As for apostolic succession -- I am rather iffy that this is at all unbroken if, in the line, you find men such as popes who fucked married women and had their husbands murdered etc etc etc. Although all people sin, the idea that someone can engage in THAT level of evil AFTER installation as Pope and be a valid apostle is not sane. And multiple such popes existed prior to the schism with the orthodox.
So I do not buy that an actual meaningful person-to-person succession actually exists. Rather, the succession is one of the spirit, not the physical. That said, the installation of a Bishop/Pastor that includes the laying on of the hands of others already in the ministry of that denomination DOES (at least in theory) assure the orthodoxy of the newly installed Bishop's doctrine.
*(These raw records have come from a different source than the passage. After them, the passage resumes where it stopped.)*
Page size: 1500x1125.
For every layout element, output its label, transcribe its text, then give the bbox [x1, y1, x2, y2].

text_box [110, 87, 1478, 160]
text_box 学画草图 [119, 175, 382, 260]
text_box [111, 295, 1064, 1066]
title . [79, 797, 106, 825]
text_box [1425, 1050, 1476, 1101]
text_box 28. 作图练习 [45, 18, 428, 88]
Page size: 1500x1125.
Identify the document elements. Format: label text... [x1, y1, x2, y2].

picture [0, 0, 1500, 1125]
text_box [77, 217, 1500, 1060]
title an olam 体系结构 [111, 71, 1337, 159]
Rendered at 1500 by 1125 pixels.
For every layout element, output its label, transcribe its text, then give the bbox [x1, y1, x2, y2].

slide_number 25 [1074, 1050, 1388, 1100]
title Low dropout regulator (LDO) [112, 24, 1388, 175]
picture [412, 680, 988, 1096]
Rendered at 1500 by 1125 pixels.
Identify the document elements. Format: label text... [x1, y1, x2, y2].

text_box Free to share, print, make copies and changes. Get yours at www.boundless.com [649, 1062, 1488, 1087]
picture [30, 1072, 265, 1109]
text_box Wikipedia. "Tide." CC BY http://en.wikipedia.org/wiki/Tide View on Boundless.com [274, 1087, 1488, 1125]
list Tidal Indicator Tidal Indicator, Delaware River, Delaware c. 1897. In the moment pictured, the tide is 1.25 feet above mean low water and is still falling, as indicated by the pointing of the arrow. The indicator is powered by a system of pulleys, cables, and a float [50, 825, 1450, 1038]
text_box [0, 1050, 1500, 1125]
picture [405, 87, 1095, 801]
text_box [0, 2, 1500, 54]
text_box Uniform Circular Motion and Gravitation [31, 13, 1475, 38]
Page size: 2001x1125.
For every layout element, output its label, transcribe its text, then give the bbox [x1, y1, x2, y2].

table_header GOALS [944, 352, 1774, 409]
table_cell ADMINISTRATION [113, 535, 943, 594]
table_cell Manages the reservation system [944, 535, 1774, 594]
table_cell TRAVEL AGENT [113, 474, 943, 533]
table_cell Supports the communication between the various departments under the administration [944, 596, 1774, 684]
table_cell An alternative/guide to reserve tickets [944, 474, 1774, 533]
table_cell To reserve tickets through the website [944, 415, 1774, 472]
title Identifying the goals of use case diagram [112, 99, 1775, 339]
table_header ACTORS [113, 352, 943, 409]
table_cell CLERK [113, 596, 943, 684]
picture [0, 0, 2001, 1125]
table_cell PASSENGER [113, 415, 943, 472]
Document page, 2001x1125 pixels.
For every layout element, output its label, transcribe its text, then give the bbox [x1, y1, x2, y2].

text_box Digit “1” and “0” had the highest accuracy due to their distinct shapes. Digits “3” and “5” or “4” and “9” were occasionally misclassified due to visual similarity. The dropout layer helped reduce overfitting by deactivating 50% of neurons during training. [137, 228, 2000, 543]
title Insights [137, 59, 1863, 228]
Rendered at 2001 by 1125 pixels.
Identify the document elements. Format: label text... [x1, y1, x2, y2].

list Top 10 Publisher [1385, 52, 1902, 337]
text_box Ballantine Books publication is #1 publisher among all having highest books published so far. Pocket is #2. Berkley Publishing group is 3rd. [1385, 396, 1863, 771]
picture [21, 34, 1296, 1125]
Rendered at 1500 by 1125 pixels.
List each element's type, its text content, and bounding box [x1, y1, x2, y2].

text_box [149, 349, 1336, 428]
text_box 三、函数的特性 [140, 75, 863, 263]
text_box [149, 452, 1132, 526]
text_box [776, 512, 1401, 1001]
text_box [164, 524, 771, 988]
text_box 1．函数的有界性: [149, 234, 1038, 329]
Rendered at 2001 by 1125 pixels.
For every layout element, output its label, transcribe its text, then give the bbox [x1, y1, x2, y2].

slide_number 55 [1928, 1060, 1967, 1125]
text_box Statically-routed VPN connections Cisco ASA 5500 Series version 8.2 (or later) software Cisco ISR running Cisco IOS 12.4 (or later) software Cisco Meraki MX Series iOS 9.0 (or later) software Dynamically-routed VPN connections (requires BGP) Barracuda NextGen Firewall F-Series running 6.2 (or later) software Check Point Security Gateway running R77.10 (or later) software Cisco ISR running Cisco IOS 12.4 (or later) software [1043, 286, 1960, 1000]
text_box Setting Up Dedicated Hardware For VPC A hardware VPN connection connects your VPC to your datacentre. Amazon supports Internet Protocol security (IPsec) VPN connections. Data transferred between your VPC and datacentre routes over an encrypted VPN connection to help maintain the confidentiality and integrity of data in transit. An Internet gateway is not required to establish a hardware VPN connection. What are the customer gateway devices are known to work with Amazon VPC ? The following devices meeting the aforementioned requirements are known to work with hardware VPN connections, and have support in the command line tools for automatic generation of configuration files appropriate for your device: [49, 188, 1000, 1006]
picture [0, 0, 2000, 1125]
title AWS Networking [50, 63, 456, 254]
However, the very existence of hundreds of Christian denominations and borderline schism even within those -- with the founders of nearly all of these having been previously ordained by the laying on of hands of a bunch of ministers of the existing denomination -- demonstrates the ineffectiveness of this.
Either way, I don't think that just because someone thinks he can trace his ordination back 200 generations, that makes it any more valid automatically than someone who cannot. The validity is determined by the fruit -- true faith and doctrine, proper administration of the sacraments, etc.
That said, I think people see schism backwards in some cases.
An institutional denomination can fall away from the true faith and doctrine or engage in egregious institutionalized sin. In these cases, those who break away because they still adhere to the true faith and doctrine are deemed the "schismatics" even though they are the ones doing what is religiously right.
In that respect I would actually see what both the Orthodox and Martin Luther did as completely valid. (And with only minor differences I actually consider true Lutheranism and Orthodoxy to be the same faith. One would best consider true Lutheranism to be the German Orthodox church.) Schism can thus serve to preserve the true doctrine on one hand, and also a way to get heretics out of the church on the other.
But beyond all this, Christ promised that his Church (consisting of the priesthood of all believers) would be preserved until the end.
So I believe the actual Church -- this priesthood of all believers -- IS fighting against trannyism etc. We see these as individuals and small groups -- but they are there, and their faith is driving them.
This should be seen as separate from entities with government/satanic subsidies (i.e. many institutional churches today, including Catholic, Orthodox and Lutheran in some countries). The fact that entities basically funded (directly or indirectly) by government would fail to oppose its satanic initiatives is not shocking.
However, Christ's Church is not the same thing. And that church still fights.